Cosmological production of dark matter in the Universe and in the laboratory

TL;DR

This thesis explores how quantum fields in curved spacetimes can produce dark matter particles during cosmic inflation and demonstrates how Bose-Einstein condensate experiments can simulate and analyze these phenomena.

Contribution

It provides a comprehensive framework linking cosmological particle production with laboratory analogs, offering new methods to study dark matter generation and quantum effects in curved backgrounds.

Findings

Scalar and vector fields can produce dark matter via inflationary mechanisms.

Bose-Einstein condensate experiments can simulate cosmological particle production.

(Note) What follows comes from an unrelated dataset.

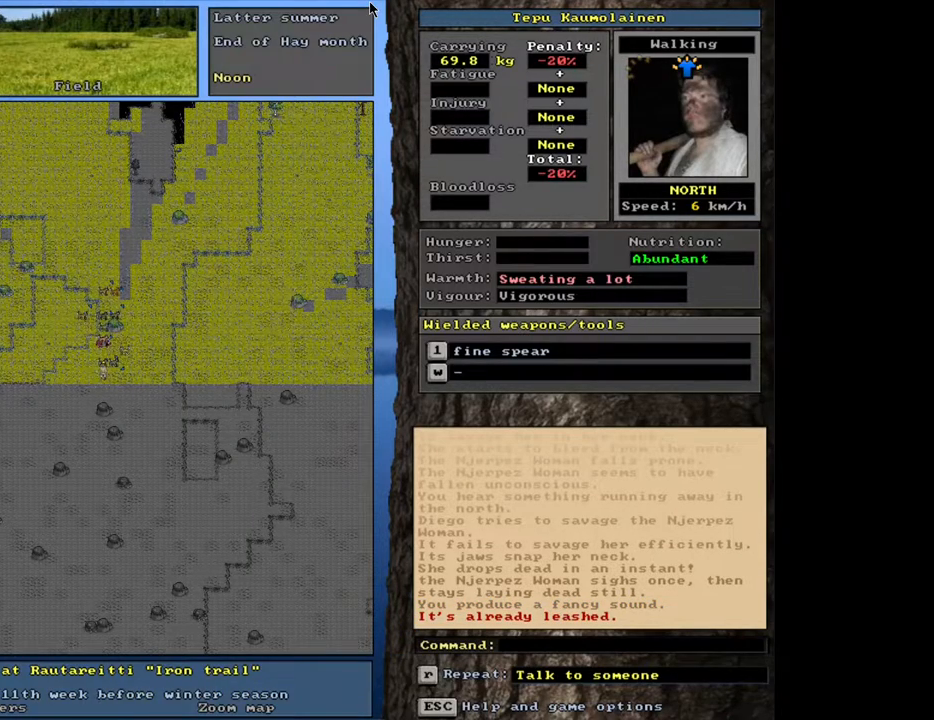
{"keys": [], "mouse": [], "events": [[217, "a", "down"], [300, "a", "up"], [383, "num2", "down"], [483, "num2", "up"]]}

Analog experiments can measure entanglement and reconstruct expansion histories.

Abstract

This thesis investigates cosmological particle production within Quantum Field Theory in Curved Spacetimes, both as a dark matter mechanism and through analog simulations using Bose-Einstein condensates. While a full theory of Quantum Gravity remains elusive, studying quantum fields on curved backgrounds provides essential insights into the early Universe. We focus on how dynamical spacetimes, particularly during inflation, generate particles from spectator fields influenced solely by geometry. The work is divided into four parts. Part I establishes the theoretical framework, covering cosmology, inflation, and the principles of analog gravity. Part II analyzes particle production in various inflationary models, showing that scalar and vector fields can account for observed dark matter abundance, especially through tachyonic instabilities. Part III explores BEC experiments, mapping phonons to scalar fields in expanding universes. We demonstrate the reconstruction of expansion histories, reinterpret production as a scattering problem, and propose methods to measure entanglement between produced pairs. Finally, Part IV addresses quantum vacuum ambiguities and the impact of non-adiabatic transitions during the "switch-on" and "switch-off" of expansion. Ultimately, this work highlights the viability of cosmological particle production for dark matter and the power of analog experiments to enhance our understanding of quantum effects in curved spacetimes.